Agnieszka Dłociok: „Ich weiß, dass einige Gemeinden diese wegfallenden Stunden aus ihren eigenen Mitteln finanzieren, aber viele werden das nicht tun und unsere Kinder werden darunter leiden.“

Man zählt auf NGOs
In der Woiwodschaft Oppeln nehmen die meisten Schüler am Unterricht in Deutsch als Minderheitensprache teil. Aber auch aus anderen Woiwodschaften werden Stimmen laut, die mit der Reduzierung des Unterrichts unzufrieden sind. Agnieszka Dłociok, stellvertretende Vorsitzende der SKGD in der Woiwodschaft Schlesien und Vorsitzende des DFK Gleiwitz, hält dies für eine inakzeptable Situation. „Es ist ungeheuerlich, dass unseren Kindern die Möglichkeit genommen wird, Deutsch zu lernen. Viele Eltern kommen zu uns und beschweren sich darüber, wie das möglich ist. Man wirft uns sogar vor, nichts zu unternehmen, obwohl wir, seitdem die Probleme bei der Verabschiedung des Haushaltsplans offensichtlich waren, in dieser Sache tätig sind. Ich weiß, dass einige Gemeinden die wegfallenden Stunden aus ihren eigenen Mitteln finanzieren, aber viele werden das nicht tun und unsere Kinder werden darunter leiden“, sagt Agnieszka Dłociok.

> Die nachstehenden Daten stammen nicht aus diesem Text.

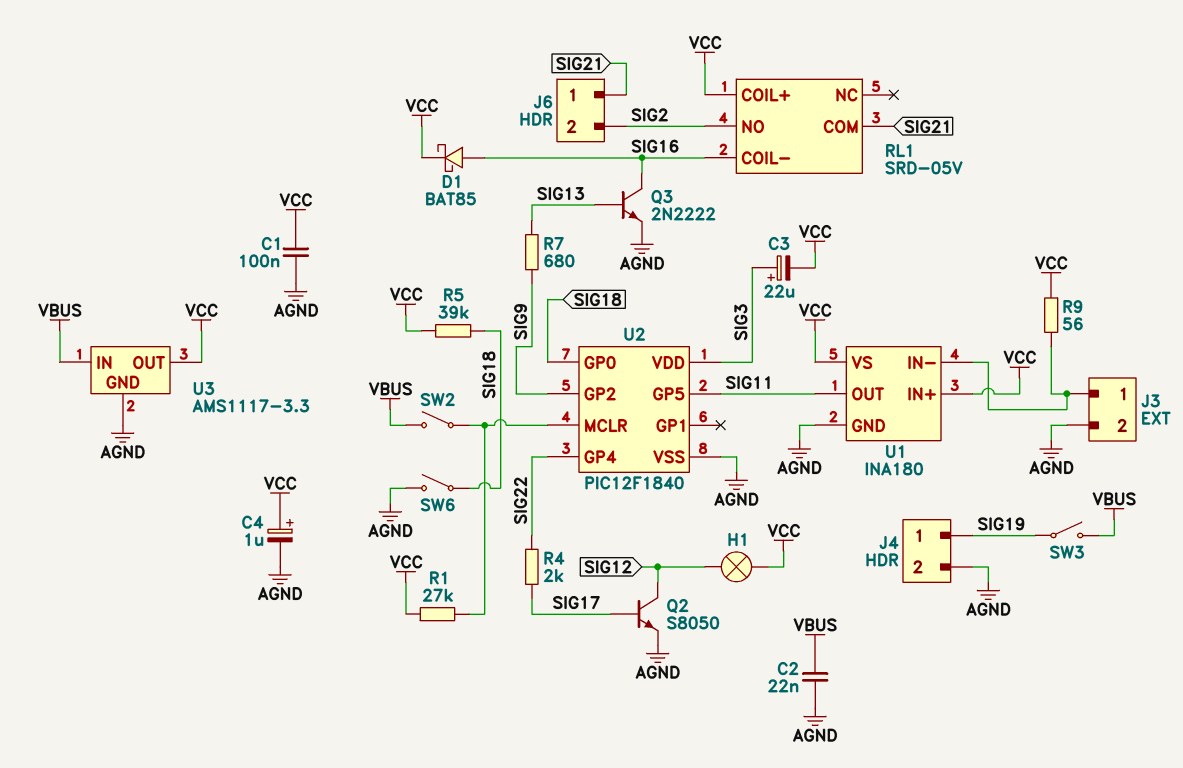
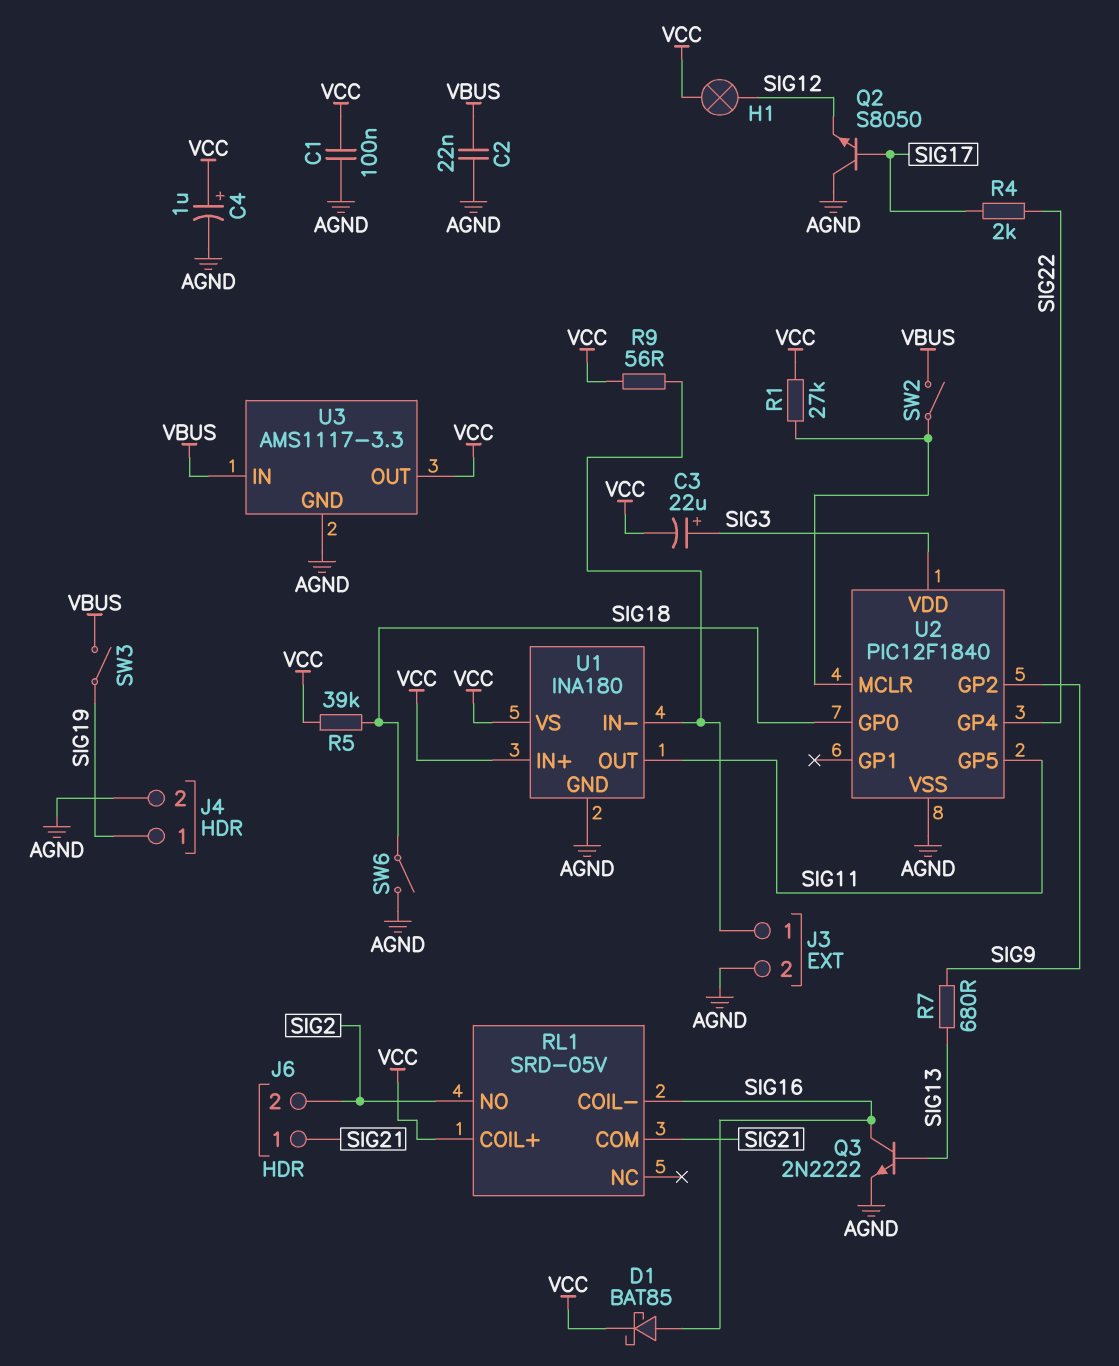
Q2: NPN S8050 (B SIG17, C SIG12, E AGND) -> NPN S8050 (B SIG17, C AGND, E SIG12)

Am schwierigsten ist die Situation in der Woiwodschaft Ermland-Masuren, wo nur die Gemeinde Sensburg beschlossen hat, zwei zusätzliche Deutschstunden zu finanzieren. Ohne das Bildungsangebot von Nichtregierungsorganisationen stünden die Schüler völlig ohne Unterstützung da, meint Anna Kazańska von der Allensteiner Gesellschaft Deutscher Minderheit. „Ich bin sehr traurig, dass eine solche Situation eingetreten ist. Da ich häufig mit Angehörigen der deutschen Minderheit zu tun habe, sehe ich, wie groß der Bedarf an Deutschunterricht als Minderheitensprache ist. Kinder und Eltern fordern dies sogar. Ich freue mich, dass es viele Initiativen zur Förderung der deutschen Sprache und des Deutschunterrichts gibt. Ich bin den Organisationen in Oppeln sehr dankbar, dass sie ihre Aktivitäten und Angebote auf Ermland und Masuren ausdehnen“, sagt Anna Kazańska, die in ihrer Region im Rahmen der vom Haus der Deutsch-Polnischen Zusammenarbeit organisierten Kampagne ‚Bilingua – einfacher mit Deutsch‘ für Deutsch in den Schulen wirbt.“

Die finanzielle Unterstützung durch die Kommunen oder die Ausweitung des sprachlichen Bildungsangebots von Nichtregierungsorganisationen ist jedoch nur ein unbefriedigender Versuch, die Aufgabe des Staates zu erfüllen, der verpflichtet ist, allen Minderheiten denselben Zugang zum Erlernen ihrer Sprache zu ermöglichen.